Jean-François Oeben
Jean-François Oëben , Johann Franz Oeben , is a cabinetmaker born with Aachen on October 9th 1721 but he lived mainly with Paris where he died on January 21st 1763.
He worked in the old workshop of Andre-Charles Boulle before obtaining a new workshop with the Gobelins in 1754. One knows nothing on life before the apprenticeship contract in the son Boulle (1751), except his marriage, in 1749, with Francoise Marguerite Vandercruse, sister of the cabinetmaker Roger Vandercruse (RVLC). Shining cabinetmaker, it obtained in 1761 the prestigious title of cabinetmaker of Roy in 1761, thanks to which it obtained a workshop with the Arsenal. Because of its housing in royal enclosures, it was exempted rules of the corporation of carpenters cabinetmakers. It was famous for its small pieces of furniture with mechanisms and its marquetries of a large smoothness. Its most famous work is the office of the king Louis XV, ordered in 1760. Oeben is deceased in 1763, before to have completed the piece of furniture well. Its succession gave place to a fight between its principal pupils, Jean-François Leleu and Jean-Henri Riesener.
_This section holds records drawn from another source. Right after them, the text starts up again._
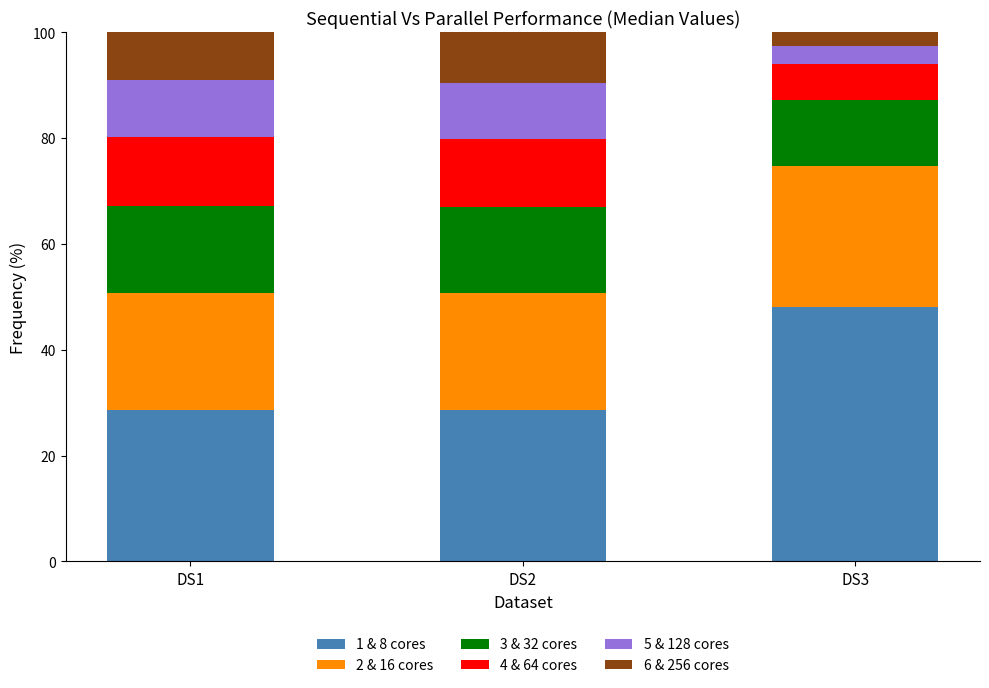

What is the lowest value of the 1 & 8 cores series?

28.6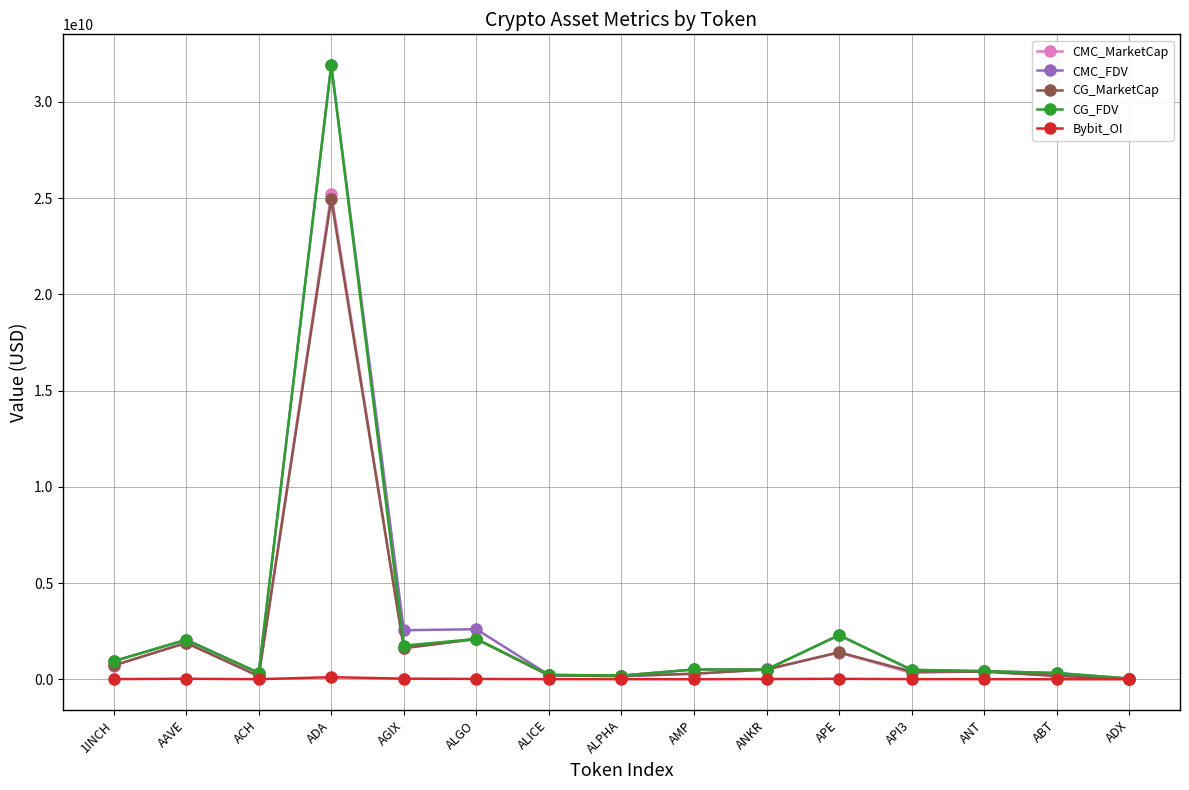

Which series has the widest spread of values?

CMC_FDV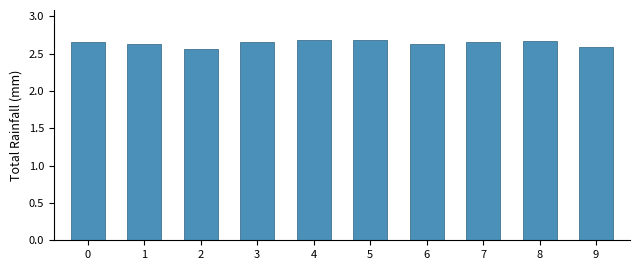

The chart shows a value of 2.6 at 1. True or false?

True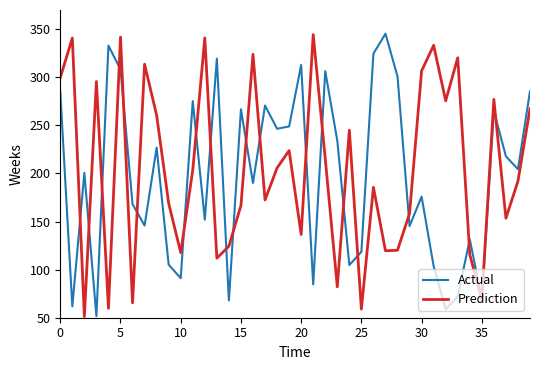

What is the minimum value for Prediction?

51.2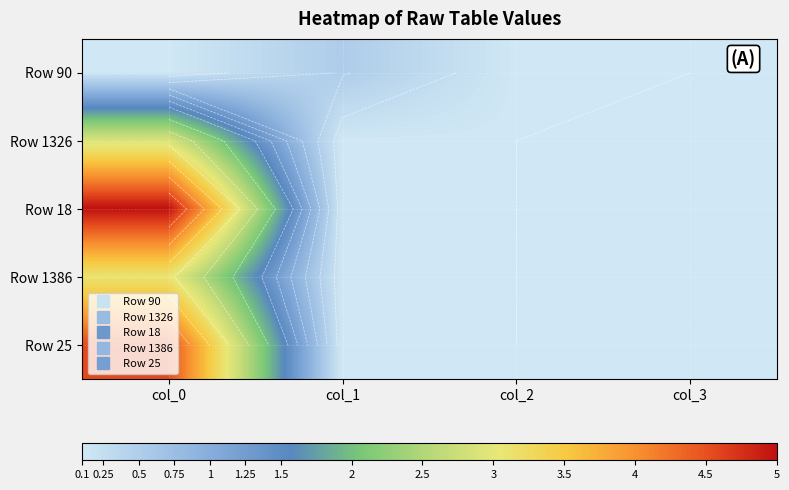

What is the spread (max minus min) of values at col_0?

4.9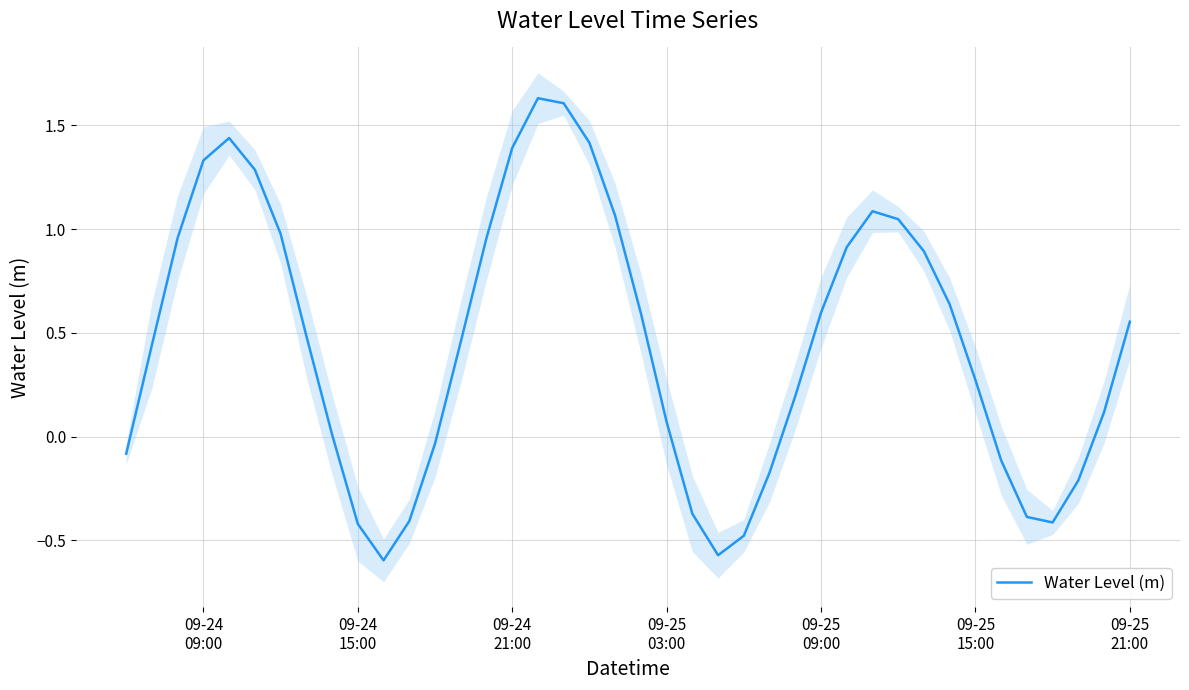

What is the difference between the maximum and minimum values?

2.2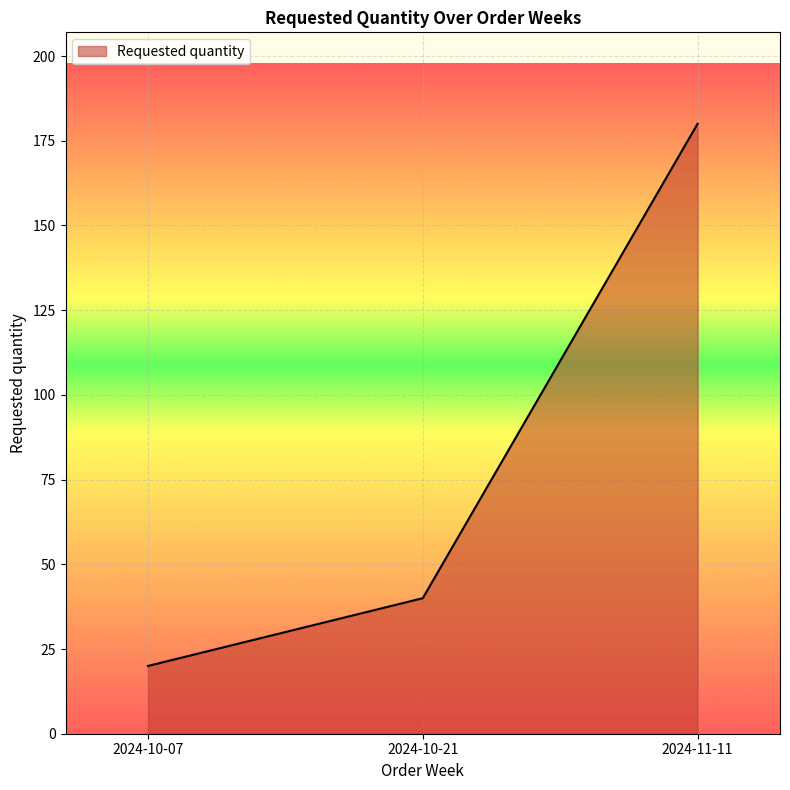

Which has a higher value, 2024-11-11 or 2024-10-21?

2024-11-11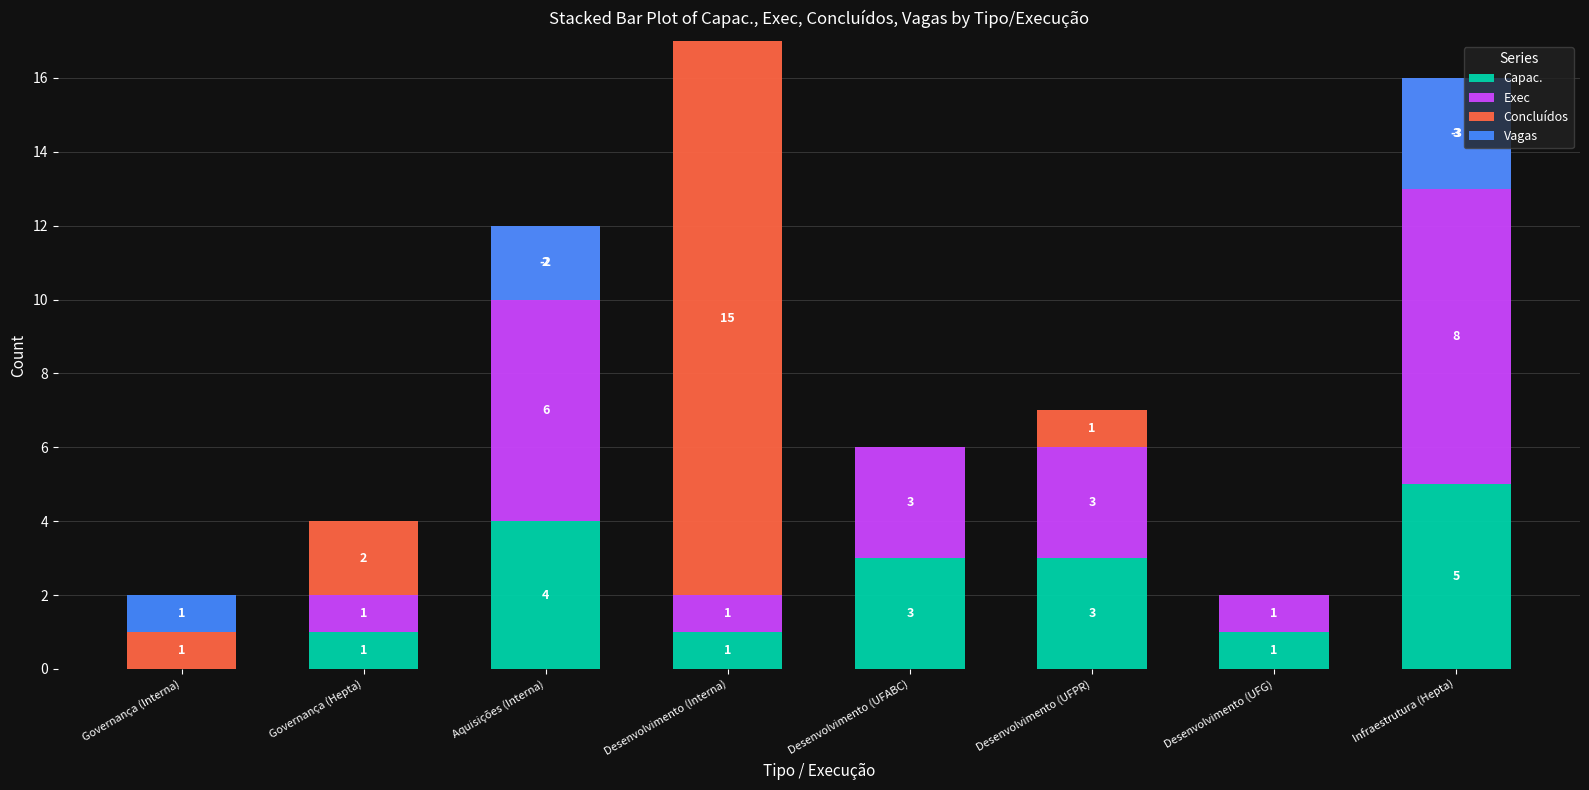

Which category has the highest value across all series?

Desenvolvimento (Interna)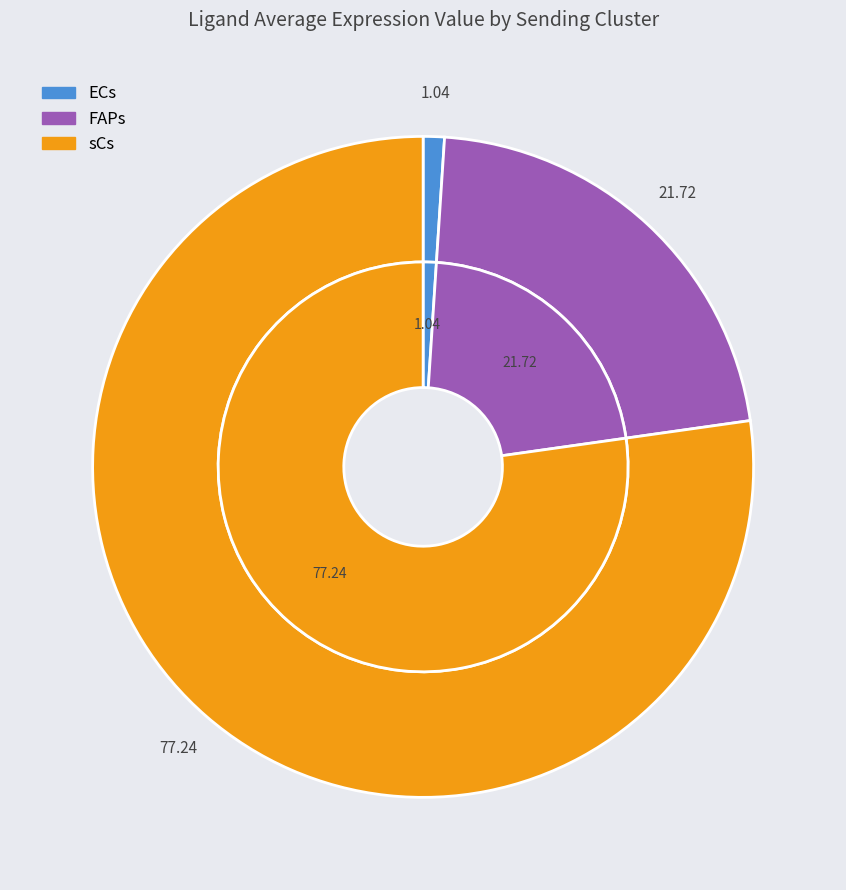

Is ECs the majority of the pie?

No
Riesener carried it and finished the office in 1769. Riesener having obtained its control only in 1768, the pieces of furniture produced between 1763 and 1768 carry the stamp of JF Oeben, but are not any more him. His/her Simon brother, also cabinetmaker (main in 1769), but of a less quality will have more a long career and wife like Jean-François, one of the sister of RVLC (Roger Vandercruse), Marie-Marguerite.
See too
- List of famous cabinetmakers
Refer
- Rosemarie Stratman Döhler, Jean François Oeben, ED. Perrin, aris, 2002, ISBN 2859173544, which included a catalog of all the parts known of (or allotted to) JF Oeben.